[Stored dataset items]
= = = =

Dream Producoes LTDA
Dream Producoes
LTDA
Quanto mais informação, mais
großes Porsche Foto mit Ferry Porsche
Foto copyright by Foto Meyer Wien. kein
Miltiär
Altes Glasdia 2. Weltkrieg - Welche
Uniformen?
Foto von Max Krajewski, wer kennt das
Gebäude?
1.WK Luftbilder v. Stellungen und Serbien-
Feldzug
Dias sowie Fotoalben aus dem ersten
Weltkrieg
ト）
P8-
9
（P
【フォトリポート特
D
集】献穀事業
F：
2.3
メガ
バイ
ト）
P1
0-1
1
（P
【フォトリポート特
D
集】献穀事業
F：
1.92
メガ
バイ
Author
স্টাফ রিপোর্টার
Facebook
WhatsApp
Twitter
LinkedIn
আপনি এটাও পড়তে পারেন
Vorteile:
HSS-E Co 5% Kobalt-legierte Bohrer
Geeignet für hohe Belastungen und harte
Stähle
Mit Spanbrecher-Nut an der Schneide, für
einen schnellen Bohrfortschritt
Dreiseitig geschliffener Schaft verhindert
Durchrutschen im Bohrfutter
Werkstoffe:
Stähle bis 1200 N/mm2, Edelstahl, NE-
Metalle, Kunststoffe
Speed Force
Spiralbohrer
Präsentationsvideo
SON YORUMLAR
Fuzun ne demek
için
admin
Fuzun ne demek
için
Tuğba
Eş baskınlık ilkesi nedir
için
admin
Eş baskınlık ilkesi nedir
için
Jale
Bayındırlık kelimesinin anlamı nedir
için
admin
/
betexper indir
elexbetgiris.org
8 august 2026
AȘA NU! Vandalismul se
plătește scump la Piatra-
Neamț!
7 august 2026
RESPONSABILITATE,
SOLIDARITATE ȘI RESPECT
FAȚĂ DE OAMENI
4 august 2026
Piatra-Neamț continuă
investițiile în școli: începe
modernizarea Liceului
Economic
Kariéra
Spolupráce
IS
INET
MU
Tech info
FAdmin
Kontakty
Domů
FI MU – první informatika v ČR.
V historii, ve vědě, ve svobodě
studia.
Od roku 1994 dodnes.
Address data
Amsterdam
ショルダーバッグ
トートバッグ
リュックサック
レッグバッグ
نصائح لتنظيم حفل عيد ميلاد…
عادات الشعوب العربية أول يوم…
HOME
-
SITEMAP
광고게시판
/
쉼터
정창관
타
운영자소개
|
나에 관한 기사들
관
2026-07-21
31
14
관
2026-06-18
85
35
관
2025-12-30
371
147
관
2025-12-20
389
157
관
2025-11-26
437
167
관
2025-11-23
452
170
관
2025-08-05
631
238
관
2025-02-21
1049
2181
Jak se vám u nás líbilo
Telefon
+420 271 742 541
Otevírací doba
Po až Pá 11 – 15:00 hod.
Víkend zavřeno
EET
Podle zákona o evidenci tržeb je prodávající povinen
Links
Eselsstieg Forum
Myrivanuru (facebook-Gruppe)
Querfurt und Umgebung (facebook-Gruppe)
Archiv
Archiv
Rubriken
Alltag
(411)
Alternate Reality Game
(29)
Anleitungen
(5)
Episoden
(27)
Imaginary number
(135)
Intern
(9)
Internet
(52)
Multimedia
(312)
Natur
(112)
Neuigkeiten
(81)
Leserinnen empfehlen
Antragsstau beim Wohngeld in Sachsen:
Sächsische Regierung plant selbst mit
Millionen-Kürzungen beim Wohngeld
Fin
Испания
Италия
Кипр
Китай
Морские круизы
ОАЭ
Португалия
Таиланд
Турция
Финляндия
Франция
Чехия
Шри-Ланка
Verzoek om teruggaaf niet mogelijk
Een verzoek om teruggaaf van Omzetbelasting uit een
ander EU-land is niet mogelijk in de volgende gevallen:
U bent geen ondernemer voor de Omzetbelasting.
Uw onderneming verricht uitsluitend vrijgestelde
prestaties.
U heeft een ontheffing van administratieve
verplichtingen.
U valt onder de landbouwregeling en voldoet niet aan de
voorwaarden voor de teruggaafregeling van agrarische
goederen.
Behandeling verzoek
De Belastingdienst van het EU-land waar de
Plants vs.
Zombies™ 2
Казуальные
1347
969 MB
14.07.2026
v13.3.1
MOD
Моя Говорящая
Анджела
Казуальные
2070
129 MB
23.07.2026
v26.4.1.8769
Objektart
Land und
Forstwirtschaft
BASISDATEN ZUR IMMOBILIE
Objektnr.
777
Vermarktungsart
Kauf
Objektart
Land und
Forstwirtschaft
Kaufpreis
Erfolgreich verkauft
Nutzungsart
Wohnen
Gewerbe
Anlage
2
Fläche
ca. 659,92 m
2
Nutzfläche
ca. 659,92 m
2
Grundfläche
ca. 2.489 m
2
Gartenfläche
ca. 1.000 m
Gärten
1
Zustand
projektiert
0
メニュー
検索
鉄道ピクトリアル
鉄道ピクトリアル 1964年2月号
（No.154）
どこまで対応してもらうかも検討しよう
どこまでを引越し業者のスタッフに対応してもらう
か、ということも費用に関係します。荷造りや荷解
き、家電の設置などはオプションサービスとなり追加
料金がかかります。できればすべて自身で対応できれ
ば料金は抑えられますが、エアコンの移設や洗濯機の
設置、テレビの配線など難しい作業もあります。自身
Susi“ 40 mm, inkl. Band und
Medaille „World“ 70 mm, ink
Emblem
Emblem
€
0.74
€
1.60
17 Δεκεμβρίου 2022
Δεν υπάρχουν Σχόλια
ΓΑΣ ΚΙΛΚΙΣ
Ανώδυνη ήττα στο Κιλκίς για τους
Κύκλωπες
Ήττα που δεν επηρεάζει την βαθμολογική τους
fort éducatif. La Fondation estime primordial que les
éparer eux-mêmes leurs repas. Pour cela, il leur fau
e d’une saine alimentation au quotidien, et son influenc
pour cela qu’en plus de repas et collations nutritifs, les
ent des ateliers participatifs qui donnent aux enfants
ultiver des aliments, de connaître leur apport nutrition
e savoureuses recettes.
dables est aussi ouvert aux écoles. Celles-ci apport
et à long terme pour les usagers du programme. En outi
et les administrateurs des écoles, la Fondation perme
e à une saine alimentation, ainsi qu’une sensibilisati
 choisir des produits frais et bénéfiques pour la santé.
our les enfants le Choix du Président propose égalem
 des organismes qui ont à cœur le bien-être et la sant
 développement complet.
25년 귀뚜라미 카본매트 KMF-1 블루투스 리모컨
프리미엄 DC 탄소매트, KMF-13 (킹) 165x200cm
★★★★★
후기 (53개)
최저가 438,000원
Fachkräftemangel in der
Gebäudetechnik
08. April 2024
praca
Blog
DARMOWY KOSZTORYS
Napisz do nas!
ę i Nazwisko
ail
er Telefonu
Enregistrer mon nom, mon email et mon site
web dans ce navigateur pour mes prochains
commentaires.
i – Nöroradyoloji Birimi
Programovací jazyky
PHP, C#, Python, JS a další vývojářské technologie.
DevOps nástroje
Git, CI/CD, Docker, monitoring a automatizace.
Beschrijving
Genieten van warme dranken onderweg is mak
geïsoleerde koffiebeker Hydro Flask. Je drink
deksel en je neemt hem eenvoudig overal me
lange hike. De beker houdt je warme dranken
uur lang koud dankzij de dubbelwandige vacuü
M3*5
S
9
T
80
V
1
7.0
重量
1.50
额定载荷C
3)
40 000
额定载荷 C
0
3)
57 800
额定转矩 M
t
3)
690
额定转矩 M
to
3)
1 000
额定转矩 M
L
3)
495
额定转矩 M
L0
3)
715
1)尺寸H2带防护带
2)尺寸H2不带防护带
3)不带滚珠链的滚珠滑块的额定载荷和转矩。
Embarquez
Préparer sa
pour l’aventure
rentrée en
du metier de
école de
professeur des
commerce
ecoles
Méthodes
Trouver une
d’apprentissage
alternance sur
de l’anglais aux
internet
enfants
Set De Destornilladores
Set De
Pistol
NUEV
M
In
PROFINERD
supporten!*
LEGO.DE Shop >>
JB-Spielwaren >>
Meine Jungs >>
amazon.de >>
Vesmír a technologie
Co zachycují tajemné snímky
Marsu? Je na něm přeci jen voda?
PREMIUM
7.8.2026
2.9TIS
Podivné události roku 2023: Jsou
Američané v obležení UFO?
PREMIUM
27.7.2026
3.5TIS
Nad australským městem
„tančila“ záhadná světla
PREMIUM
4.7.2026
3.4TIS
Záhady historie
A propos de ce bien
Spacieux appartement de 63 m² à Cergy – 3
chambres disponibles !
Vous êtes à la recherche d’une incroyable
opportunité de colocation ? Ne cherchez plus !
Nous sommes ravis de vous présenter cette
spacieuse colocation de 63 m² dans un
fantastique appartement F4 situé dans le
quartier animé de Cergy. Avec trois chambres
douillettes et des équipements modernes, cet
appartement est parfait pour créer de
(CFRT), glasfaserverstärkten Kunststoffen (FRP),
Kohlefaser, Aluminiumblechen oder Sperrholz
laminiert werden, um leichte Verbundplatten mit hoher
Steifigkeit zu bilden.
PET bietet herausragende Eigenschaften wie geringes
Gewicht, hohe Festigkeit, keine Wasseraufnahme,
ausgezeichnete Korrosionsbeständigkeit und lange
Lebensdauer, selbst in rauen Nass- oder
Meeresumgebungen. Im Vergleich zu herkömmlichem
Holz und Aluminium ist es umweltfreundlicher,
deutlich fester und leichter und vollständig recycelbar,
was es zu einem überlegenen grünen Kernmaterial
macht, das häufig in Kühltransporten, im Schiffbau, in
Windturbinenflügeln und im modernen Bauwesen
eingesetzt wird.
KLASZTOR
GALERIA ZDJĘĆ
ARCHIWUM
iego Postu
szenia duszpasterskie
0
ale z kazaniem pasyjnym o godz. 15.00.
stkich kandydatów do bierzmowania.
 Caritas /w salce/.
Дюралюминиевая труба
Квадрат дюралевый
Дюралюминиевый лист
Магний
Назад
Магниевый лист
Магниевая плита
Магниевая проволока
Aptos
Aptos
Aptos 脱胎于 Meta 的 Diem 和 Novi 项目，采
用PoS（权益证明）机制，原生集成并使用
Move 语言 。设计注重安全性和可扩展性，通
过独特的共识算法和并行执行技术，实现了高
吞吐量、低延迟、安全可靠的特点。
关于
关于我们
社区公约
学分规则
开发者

= = = =

* [WORK ITEM]: Of the entries above, repeat exactly the lines from the line with "opportunité de colocation" through the line with "appartement est parfait pour créer de", both of them included.

* [TASK OUTPUT]:
opportunité de colocation ? Ne cherchez plus !
Nous sommes ravis de vous présenter cette
spacieuse colocation de 63 m² dans un
fantastique appartement F4 situé dans le
quartier animé de Cergy. Avec trois chambres
douillettes et des équipements modernes, cet
appartement est parfait pour créer de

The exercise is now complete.